INSTRUCTIONS FOR THE TASK:
All that should be output is the block of lines below from the line with "was stained to" to the line with "magnification brightfield microscopy", both included, exactly as written.
──────── WORKING DATA
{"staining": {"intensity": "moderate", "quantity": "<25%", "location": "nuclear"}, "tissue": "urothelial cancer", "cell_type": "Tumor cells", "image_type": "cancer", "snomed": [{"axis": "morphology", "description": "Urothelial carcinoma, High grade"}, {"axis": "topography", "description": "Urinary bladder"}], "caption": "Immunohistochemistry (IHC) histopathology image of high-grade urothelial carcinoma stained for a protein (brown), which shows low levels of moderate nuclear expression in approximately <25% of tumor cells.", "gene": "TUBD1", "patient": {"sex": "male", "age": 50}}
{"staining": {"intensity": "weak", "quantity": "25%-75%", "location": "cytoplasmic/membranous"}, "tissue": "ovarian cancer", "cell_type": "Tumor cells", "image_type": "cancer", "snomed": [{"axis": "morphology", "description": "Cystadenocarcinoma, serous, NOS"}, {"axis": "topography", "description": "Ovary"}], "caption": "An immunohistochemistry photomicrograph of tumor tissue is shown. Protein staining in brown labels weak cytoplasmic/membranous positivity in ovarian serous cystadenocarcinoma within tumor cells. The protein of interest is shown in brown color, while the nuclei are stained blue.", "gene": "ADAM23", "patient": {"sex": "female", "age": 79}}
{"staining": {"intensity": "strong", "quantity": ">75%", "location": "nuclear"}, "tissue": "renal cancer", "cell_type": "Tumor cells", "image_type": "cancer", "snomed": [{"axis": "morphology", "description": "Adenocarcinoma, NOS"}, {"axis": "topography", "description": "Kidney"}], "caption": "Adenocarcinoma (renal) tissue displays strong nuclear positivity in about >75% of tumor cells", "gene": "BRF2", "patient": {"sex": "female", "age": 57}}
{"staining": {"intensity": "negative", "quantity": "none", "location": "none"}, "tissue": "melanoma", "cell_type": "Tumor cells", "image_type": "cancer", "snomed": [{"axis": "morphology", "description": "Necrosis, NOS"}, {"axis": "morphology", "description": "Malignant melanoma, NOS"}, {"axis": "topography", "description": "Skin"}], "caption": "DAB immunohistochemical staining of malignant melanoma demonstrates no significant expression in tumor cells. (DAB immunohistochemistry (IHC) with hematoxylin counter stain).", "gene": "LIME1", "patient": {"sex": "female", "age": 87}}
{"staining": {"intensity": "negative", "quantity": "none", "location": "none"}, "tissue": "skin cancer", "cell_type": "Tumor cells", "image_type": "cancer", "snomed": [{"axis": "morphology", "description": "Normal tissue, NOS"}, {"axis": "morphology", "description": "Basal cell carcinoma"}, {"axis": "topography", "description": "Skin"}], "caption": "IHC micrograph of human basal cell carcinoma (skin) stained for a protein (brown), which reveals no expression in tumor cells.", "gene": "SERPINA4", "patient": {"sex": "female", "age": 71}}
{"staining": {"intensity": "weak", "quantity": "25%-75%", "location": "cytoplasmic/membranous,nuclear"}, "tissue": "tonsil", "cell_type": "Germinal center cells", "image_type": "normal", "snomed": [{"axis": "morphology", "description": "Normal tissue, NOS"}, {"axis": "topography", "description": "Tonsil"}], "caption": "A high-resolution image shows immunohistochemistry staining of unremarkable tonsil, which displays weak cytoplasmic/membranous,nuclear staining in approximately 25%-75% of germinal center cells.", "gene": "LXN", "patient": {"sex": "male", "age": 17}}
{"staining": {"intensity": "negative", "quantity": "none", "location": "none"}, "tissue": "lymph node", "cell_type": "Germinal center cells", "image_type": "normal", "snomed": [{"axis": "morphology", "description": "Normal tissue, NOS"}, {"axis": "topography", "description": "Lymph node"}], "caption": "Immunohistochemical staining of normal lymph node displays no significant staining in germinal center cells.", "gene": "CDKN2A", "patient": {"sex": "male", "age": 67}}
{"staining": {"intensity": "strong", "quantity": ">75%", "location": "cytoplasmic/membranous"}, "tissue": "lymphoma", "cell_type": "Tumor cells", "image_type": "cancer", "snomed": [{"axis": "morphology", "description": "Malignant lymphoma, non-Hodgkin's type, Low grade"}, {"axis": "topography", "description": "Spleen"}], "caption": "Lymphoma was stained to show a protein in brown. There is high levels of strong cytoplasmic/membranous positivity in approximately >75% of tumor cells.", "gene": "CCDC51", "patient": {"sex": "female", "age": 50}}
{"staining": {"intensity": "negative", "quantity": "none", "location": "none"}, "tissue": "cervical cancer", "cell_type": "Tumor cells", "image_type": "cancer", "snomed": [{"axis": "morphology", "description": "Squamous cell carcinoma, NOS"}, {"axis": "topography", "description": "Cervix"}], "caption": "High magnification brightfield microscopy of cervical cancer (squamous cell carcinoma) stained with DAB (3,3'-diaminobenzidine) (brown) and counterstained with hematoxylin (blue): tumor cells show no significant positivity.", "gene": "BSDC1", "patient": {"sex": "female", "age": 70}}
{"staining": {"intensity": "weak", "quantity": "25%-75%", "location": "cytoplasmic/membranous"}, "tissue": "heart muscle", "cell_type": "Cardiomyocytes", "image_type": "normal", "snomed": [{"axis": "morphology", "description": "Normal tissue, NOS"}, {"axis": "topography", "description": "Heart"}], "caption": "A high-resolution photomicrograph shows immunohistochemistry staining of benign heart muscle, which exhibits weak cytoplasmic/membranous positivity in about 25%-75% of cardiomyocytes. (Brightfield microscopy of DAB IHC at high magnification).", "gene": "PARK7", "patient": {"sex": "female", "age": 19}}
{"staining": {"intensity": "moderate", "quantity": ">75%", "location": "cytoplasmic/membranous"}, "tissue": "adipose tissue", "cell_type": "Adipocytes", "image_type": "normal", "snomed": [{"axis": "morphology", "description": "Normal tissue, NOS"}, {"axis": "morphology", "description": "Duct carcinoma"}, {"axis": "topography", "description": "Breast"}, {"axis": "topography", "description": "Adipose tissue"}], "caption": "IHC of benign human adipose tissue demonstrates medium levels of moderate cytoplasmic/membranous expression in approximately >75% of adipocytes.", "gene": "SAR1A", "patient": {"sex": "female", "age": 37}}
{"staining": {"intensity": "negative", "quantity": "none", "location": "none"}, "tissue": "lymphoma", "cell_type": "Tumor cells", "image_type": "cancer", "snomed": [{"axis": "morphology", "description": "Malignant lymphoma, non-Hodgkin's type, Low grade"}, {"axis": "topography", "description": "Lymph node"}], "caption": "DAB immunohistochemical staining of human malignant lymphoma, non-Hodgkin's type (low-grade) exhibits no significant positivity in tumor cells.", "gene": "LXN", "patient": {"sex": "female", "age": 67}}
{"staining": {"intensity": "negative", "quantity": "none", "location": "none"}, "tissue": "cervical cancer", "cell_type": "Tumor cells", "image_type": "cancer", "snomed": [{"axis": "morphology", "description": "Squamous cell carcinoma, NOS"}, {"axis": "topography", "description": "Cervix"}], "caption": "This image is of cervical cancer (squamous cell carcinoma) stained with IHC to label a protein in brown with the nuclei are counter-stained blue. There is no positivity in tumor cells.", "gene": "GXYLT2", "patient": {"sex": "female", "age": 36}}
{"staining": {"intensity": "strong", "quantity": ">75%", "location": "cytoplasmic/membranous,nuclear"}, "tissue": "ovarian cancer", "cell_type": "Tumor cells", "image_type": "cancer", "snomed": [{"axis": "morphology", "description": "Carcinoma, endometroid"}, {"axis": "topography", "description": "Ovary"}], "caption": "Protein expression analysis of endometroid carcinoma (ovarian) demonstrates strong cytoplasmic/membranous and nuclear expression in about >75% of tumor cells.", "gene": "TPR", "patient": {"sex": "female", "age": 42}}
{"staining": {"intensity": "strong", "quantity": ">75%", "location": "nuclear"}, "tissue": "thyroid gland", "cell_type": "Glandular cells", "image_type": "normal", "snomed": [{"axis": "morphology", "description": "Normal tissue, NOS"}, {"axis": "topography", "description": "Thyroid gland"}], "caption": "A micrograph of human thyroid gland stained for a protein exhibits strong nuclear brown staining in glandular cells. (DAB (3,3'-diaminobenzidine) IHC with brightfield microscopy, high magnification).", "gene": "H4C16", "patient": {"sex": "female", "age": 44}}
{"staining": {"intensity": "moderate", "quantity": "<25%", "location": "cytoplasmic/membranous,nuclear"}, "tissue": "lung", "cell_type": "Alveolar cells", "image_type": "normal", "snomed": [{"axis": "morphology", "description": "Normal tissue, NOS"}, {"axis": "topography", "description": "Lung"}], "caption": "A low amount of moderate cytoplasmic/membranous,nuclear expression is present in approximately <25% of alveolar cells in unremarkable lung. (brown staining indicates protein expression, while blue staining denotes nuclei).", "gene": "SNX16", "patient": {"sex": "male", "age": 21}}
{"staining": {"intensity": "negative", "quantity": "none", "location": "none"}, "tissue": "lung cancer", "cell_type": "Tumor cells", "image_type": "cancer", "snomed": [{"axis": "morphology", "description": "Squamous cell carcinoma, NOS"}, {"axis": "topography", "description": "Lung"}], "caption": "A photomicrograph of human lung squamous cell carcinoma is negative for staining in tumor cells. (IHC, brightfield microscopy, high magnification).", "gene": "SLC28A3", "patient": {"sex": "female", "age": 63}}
────────────────
EXERCISE SOLUTION:
{"staining": {"intensity": "strong", "quantity": ">75%", "location": "cytoplasmic/membranous"}, "tissue": "lymphoma", "cell_type": "Tumor cells", "image_type": "cancer", "snomed": [{"axis": "morphology", "description": "Malignant lymphoma, non-Hodgkin's type, Low grade"}, {"axis": "topography", "description": "Spleen"}], "caption": "Lymphoma was stained to show a protein in brown. There is high levels of strong cytoplasmic/membranous positivity in approximately >75% of tumor cells.", "gene": "CCDC51", "patient": {"sex": "female", "age": 50}}
{"staining": {"intensity": "negative", "quantity": "none", "location": "none"}, "tissue": "cervical cancer", "cell_type": "Tumor cells", "image_type": "cancer", "snomed": [{"axis": "morphology", "description": "Squamous cell carcinoma, NOS"}, {"axis": "topography", "description": "Cervix"}], "caption": "High magnification brightfield microscopy of cervical cancer (squamous cell carcinoma) stained with DAB (3,3'-diaminobenzidine) (brown) and counterstained with hematoxylin (blue): tumor cells show no significant positivity.", "gene": "BSDC1", "patient": {"sex": "female", "age": 70}}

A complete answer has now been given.